When I looked at that last bit of your initial solution, I just rearranged it in a way to get

\ln{4}

but after looking at it more closely, I see how you got

\ln{2}

, it wasn't an error on your part, my apologies.

Reply 2292

username937760

Original post by Felix Felicis

Doh, you're right. :holmes:

When I looked at that last bit of your initial solution, I just rearranged it in a way to get

\ln{4}

but after looking at it more closely, I see how you got

\ln{2}

, it wasn't an error on your part, my apologies.

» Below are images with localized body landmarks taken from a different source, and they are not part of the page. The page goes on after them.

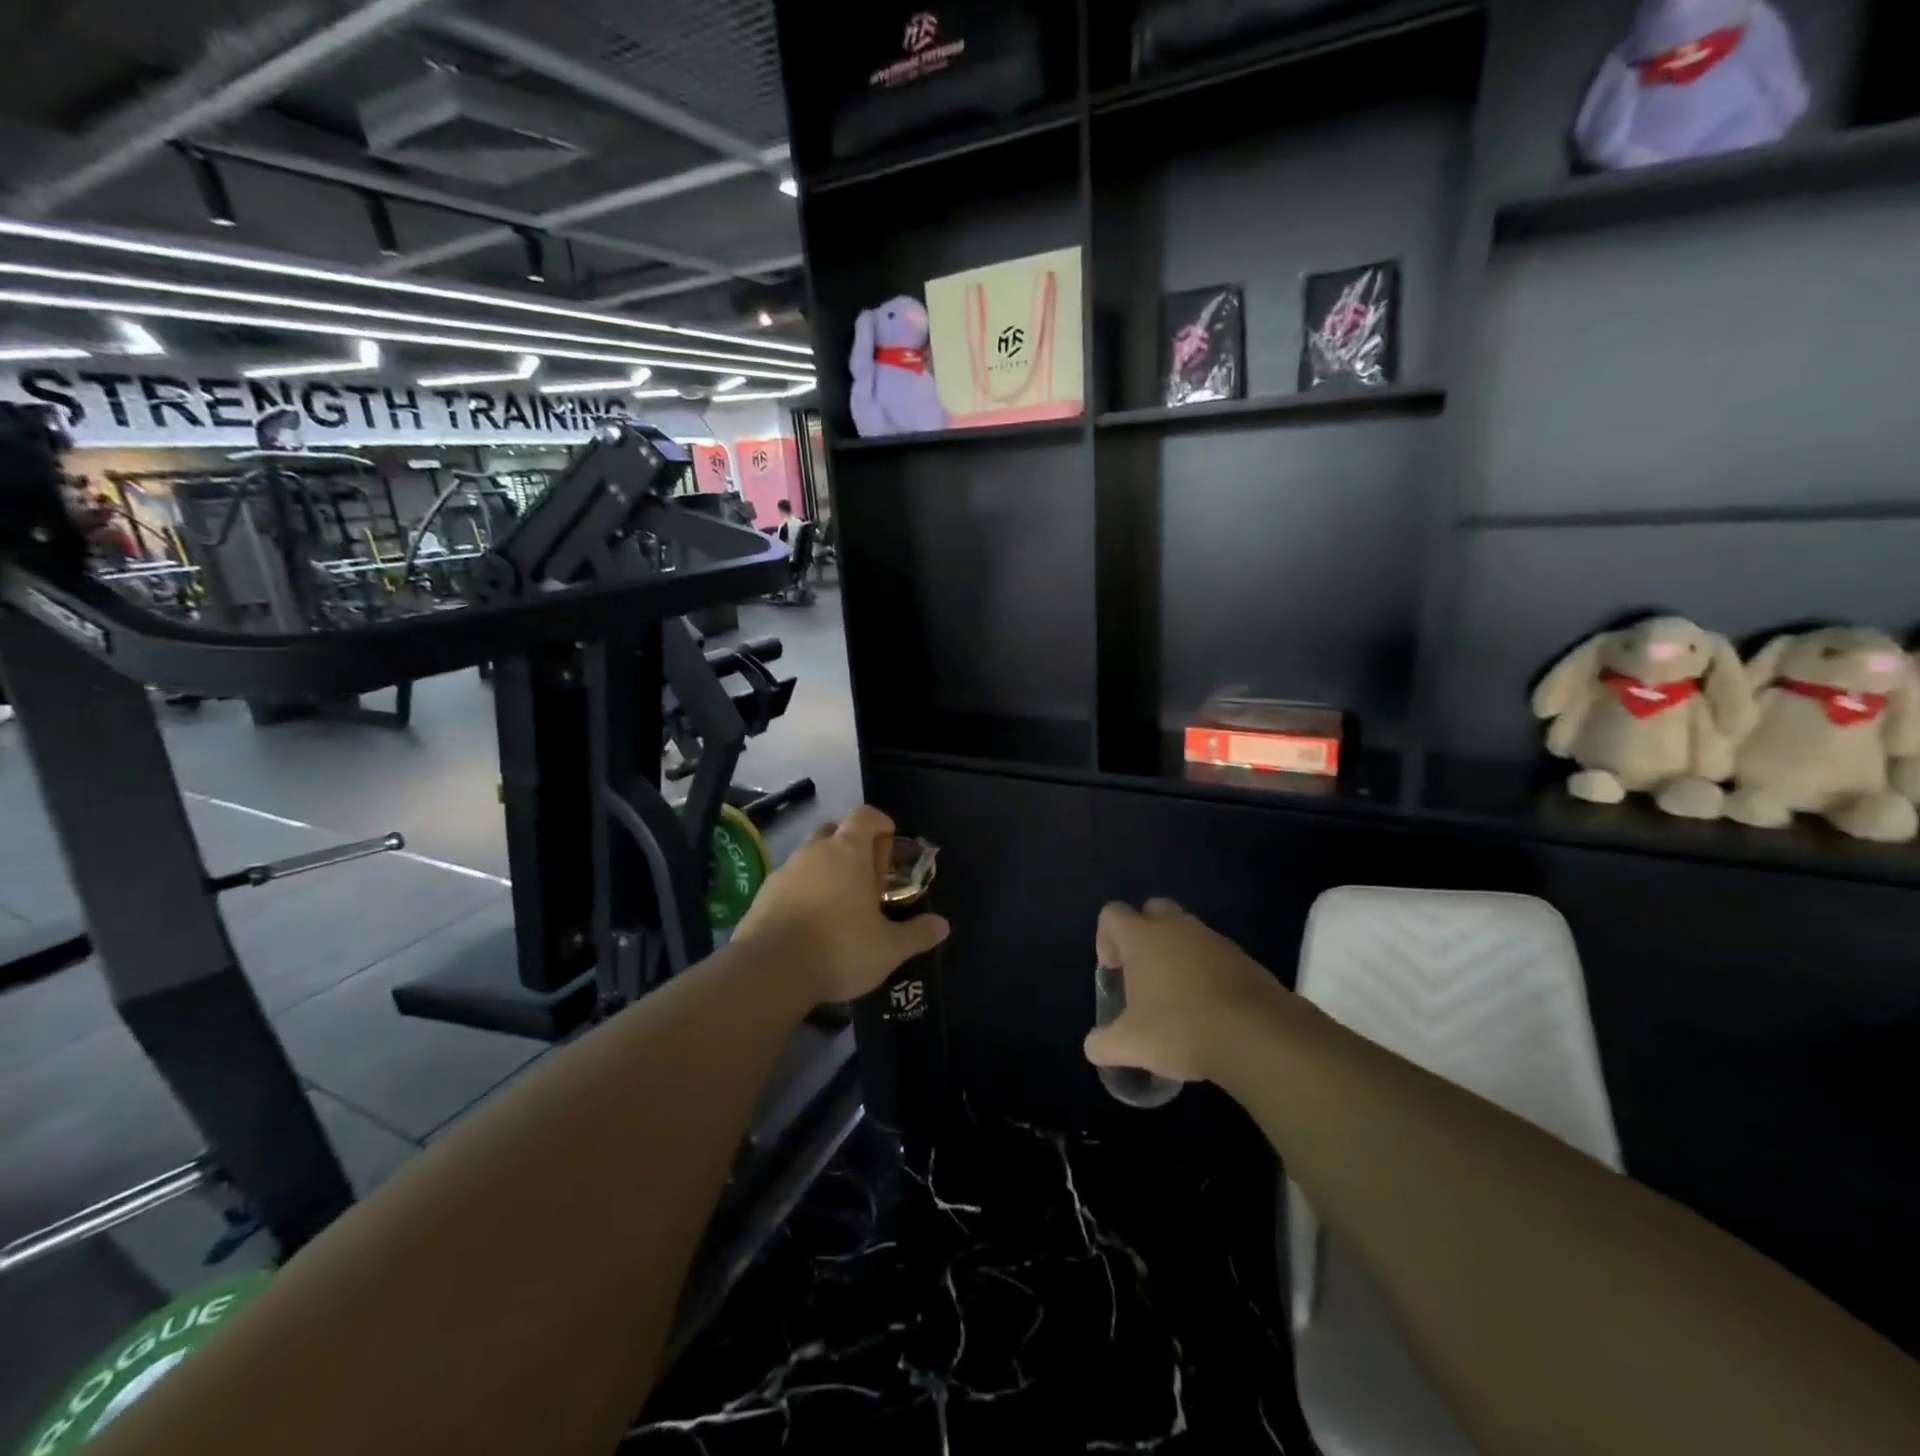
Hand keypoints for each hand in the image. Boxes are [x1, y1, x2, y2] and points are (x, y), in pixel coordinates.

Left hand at [732, 805, 948, 1003]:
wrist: (770, 971)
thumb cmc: (840, 948)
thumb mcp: (889, 948)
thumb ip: (917, 933)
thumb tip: (943, 925)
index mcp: (848, 851)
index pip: (865, 815)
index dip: (880, 823)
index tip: (890, 843)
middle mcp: (815, 851)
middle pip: (835, 831)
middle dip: (853, 847)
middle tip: (868, 878)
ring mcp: (785, 870)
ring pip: (811, 857)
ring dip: (827, 870)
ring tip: (841, 905)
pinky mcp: (763, 893)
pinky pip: (790, 881)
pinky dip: (804, 891)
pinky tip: (812, 923)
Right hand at [1084, 899, 1285, 1083]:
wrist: (1257, 1035)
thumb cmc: (1181, 1028)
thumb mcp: (1131, 1045)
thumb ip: (1104, 1044)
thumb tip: (1094, 1046)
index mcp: (1142, 937)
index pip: (1112, 914)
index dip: (1106, 937)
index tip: (1113, 969)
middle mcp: (1177, 927)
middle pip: (1152, 910)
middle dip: (1144, 934)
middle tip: (1143, 973)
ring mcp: (1214, 939)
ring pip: (1187, 933)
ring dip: (1178, 955)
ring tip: (1178, 999)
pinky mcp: (1244, 958)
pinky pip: (1216, 956)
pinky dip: (1208, 973)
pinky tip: (1210, 1010)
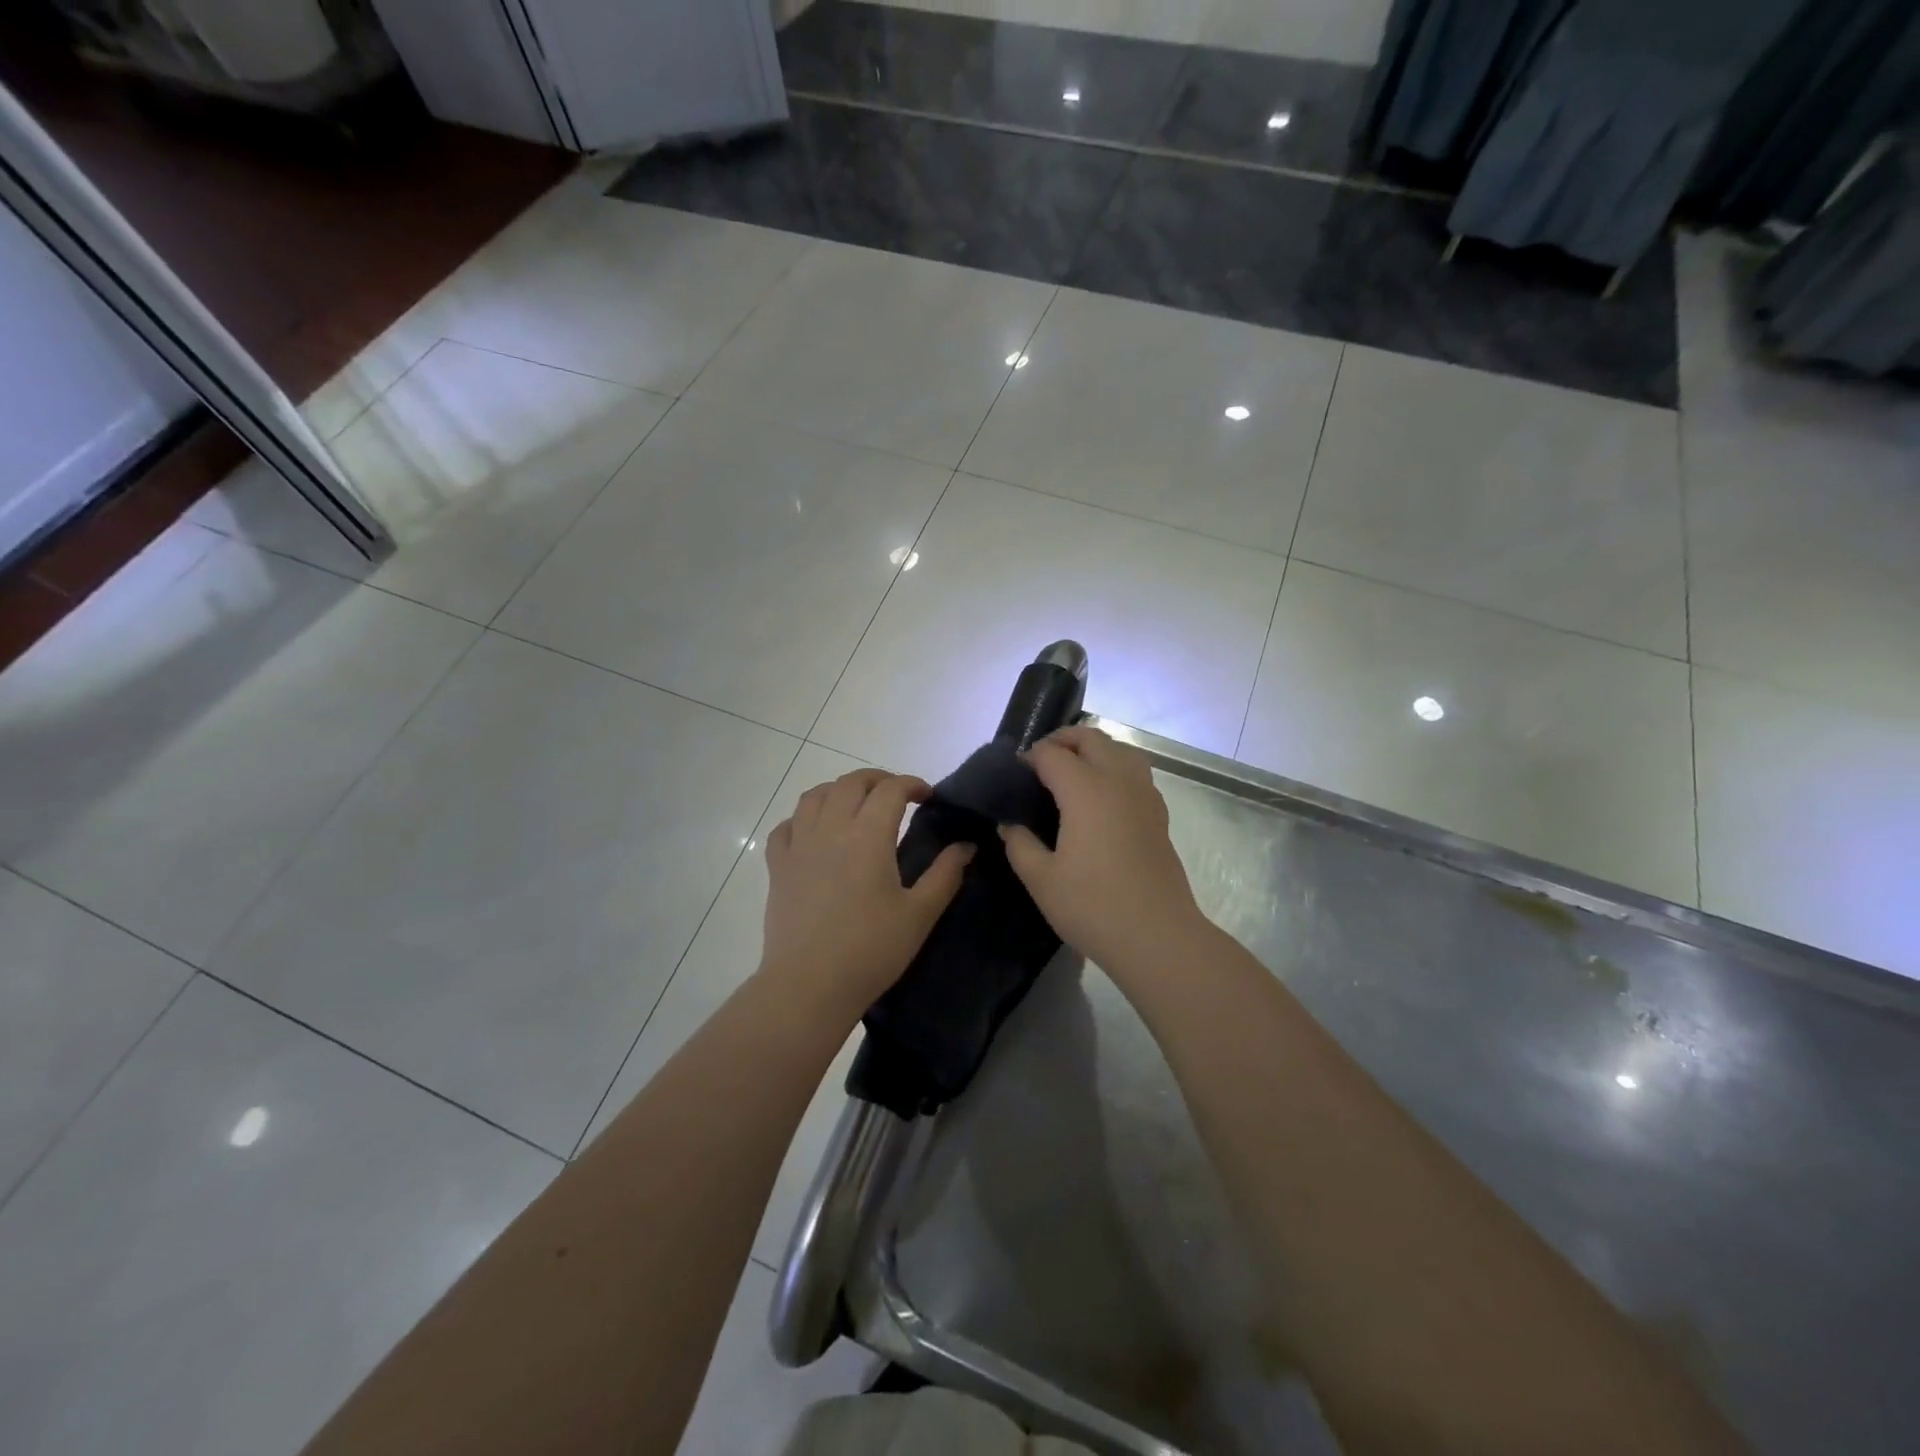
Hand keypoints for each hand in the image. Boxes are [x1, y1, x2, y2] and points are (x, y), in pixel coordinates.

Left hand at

Don't worry about it; this was an interesting excursion into one particular paradox of infinity. However I hope there is a way to evaluate this limit without summing infinite series like this as otherwise there is no way to tell which result is the correct limit, or indeed if there is a limit at all. :lol:

(Or what would be even more interesting is if the limit being the sum of an infinite series that is not absolutely convergent implied that a limit did not exist. However this is entirely speculative and probably more than a bit above my current pay grade. :tongue:

)

Reply 2293

Felix Felicis

Original post by DJMayes

)

Indeed, well my method was more or less the same as your's (I did F(n+1) - F(n) instead) so I've got nada as an alternative to the infinite series. :biggrin:

I'll try and hunt the question down again (I found it on AoPS so there'll likely be a solution floating around somewhere, maybe one that doesn't involve the infinite series). Or maybe wait until someone who knows more about analysis shows up. :biggrin:

Sorry, I don't get what you mean on your last point, do you mean that if a limit

\ell = \lim_{n\to\infty} \sum_{i=1}^n a_i

and

\sum_{i=1}^{\infty} a_i

is not absolutely convergent then the limit

\ell

does not exist? Well

\sum_{i=1}^{\infty} (-1)^{i+1} 1/i

isn't absolutely convergent but the limit still exists. :tongue:

(edited 10 years ago)

Reply 2294

username937760

Original post by Felix Felicis

Indeed, well my method was more or less the same as your's (I did F(n+1) - F(n) instead) so I've got nada as an alternative to the infinite series. :biggrin:

Sorry, I don't get what you mean on your last point, do you mean that if a limit

\ell = \lim_{n\to\infty} \sum_{i=1}^n a_i

and

\sum_{i=1}^{\infty} a_i

is not absolutely convergent then the limit

\ell

does not exist? Well

\sum_{i=1}^{\infty} (-1)^{i+1} 1/i

isn't absolutely convergent but the limit still exists. :tongue:

The last point was completely baseless speculation - if your limit can take any value, do you really have a limit? I do not know and my knowledge of infinite series isn't enough to give any kind of an answer. Either way I am not convinced our method is fine until we've justified which way we sum the series.

Reply 2295

Felix Felicis

Original post by DJMayes

Neither is mine tbh. :lol:

I've found this which may be of interest. Also, if we rewrite the series at the end as

\sum_{k=1}^{\infty} \frac{1}{k(2k-1)}

, then this may also be of interest (they even touch on the issue of cancelling terms on Ihf's solution).

(edited 10 years ago)

Reply 2296

james22

Original post by Jkn

F_n

and

F_{n+1}

When I said straight forawrd, I meant it was the method that would be garanteed to work and requires the least mathematical ability or knowledge. It's like saying that the most straight forward way of adding up the first million integers is to do each sum. It's a stupid way to do it but it is a sure way to get the answer.

I never even considered a geometric method for the tribonacci (I didn't even think about the geometric properties of teh fibonacci numbers either).